Specifically, to Zac’s suggested solutions in the open letter, let’s talk Geothermal! Geothermal is the missing link in Earth’s energy mix as it’s the one solution that is both green and baseload. Without a green baseload power source, the grid will struggle to replace all the legacy coal, gas and nuclear power, with intermittent sources like wind and solar (even with better batteries than exist today). Geothermal, however, can fill this gap. More importantly, we can do this not by importing windmills, solar panels and batteries from China, but by building on the same world-leading assets and expertise that sit idle in the oil service industry today. We can lead the world simply by using this expertise to convert our old abandoned well sites to geothermal use.


All that Eavor, and other Canadian geothermal developers like Terrapin and DEEP require, is the same thing that makes geothermal attractive in places like Europe and Japan: a Feed-in-Tariff (a “FIT”). Such a FIT would recognize the true value of reliable geothermal power, but could be set far lower than international FIT’s given the lower (world-beating) drilling costs available in Canada. Even better, Eavor’s “made in Canada” solution (which is available to any Canadian developer), would facilitate rapid scaling. In particular, Eavor’s technology eliminates or vastly reduces the need for exploration uncertainties, delays and costs. It also transforms geothermal from baseload to dispatchable.
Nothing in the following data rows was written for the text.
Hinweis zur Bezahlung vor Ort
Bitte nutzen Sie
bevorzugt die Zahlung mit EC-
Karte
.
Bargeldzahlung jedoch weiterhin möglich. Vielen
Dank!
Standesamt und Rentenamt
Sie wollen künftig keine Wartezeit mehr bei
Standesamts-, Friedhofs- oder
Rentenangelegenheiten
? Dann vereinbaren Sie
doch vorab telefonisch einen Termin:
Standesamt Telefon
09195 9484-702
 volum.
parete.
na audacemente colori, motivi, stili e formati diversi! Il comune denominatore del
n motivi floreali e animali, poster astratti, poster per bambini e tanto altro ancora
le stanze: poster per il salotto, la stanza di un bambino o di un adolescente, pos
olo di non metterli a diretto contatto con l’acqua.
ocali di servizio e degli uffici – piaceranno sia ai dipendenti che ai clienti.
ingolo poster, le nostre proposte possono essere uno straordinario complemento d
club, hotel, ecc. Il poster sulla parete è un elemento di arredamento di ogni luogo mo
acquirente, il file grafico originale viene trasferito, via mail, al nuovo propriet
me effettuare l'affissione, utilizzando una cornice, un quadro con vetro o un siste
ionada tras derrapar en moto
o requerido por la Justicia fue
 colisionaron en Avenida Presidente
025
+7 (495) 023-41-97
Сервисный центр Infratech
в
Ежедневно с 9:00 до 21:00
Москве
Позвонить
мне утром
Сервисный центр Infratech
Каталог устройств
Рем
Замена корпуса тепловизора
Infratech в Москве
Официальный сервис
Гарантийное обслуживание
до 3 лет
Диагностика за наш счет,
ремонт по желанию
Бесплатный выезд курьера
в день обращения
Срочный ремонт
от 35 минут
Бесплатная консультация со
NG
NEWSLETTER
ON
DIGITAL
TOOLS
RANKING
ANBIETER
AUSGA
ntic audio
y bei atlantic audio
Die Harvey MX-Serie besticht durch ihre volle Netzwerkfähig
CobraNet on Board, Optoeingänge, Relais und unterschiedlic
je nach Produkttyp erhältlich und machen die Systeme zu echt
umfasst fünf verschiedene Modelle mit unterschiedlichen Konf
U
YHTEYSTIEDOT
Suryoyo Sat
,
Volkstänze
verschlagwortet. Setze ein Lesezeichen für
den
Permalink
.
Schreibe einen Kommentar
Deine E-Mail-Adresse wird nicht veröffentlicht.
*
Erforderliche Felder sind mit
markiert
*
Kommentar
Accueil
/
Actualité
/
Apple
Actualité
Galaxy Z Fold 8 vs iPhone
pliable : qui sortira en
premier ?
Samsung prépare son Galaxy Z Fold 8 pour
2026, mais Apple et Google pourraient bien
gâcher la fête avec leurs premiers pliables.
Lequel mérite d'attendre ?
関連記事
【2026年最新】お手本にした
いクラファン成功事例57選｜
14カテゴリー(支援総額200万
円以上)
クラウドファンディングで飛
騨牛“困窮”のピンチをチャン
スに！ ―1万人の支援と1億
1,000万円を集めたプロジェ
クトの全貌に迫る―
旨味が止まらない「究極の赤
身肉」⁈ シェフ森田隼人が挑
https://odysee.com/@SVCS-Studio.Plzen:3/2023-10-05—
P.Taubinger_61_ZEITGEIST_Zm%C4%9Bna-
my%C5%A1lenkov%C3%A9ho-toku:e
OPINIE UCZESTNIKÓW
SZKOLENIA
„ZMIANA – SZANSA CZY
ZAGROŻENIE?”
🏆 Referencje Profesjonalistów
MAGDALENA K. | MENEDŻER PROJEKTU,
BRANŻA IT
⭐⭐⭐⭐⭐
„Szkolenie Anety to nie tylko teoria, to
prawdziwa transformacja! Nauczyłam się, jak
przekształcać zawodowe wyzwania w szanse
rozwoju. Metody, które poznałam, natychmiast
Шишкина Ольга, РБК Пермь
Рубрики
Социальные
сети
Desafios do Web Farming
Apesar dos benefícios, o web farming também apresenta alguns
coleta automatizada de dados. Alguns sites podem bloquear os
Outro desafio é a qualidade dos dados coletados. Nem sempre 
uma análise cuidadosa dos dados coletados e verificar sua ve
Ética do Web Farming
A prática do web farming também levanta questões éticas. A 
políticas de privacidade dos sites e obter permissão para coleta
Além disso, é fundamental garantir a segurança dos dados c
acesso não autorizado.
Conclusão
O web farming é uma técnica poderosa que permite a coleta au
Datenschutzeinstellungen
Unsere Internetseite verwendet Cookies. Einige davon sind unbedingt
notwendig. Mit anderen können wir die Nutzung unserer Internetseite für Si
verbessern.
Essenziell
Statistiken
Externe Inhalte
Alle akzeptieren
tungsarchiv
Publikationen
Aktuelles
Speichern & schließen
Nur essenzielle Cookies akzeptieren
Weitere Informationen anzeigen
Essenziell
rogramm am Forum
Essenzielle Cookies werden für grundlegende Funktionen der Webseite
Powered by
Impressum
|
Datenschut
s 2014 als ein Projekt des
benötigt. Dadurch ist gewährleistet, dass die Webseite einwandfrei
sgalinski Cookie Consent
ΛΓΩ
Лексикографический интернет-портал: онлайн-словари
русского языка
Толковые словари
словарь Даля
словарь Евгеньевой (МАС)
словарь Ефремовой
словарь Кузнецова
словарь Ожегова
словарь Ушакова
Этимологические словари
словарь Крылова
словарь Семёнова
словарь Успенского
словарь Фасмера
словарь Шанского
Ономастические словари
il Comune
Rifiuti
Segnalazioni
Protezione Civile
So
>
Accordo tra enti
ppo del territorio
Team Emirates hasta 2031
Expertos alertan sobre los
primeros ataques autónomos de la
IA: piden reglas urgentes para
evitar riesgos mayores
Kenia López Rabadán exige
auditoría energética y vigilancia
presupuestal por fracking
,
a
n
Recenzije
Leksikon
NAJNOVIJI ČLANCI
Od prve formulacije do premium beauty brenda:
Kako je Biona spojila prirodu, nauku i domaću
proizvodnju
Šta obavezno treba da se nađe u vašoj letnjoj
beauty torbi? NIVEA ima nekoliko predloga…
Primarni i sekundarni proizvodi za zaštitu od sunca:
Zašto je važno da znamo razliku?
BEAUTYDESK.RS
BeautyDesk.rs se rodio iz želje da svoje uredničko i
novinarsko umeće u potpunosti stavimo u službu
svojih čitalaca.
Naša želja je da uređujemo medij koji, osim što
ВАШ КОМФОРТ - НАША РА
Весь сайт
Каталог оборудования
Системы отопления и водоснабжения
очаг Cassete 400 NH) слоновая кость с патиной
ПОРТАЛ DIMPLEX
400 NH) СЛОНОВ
This allows Eavor to work much more synergistically with wind and solar where needed.


Our calculations are that such a geothermal “Moon Shot” for Western Canada, could easily attract $4 billion in foreign investment capital, to create 400 MW of green dispatchable power, all the while employing 5,500 people for 4 years. Larger plans could employ 25,000 oil service workers for a decade or more. Such a plan would create a geothermal ecosystem in Canada that could lead the world and represent an entire new green export industry. At Eavor, we believe that is a vision worth getting excited about.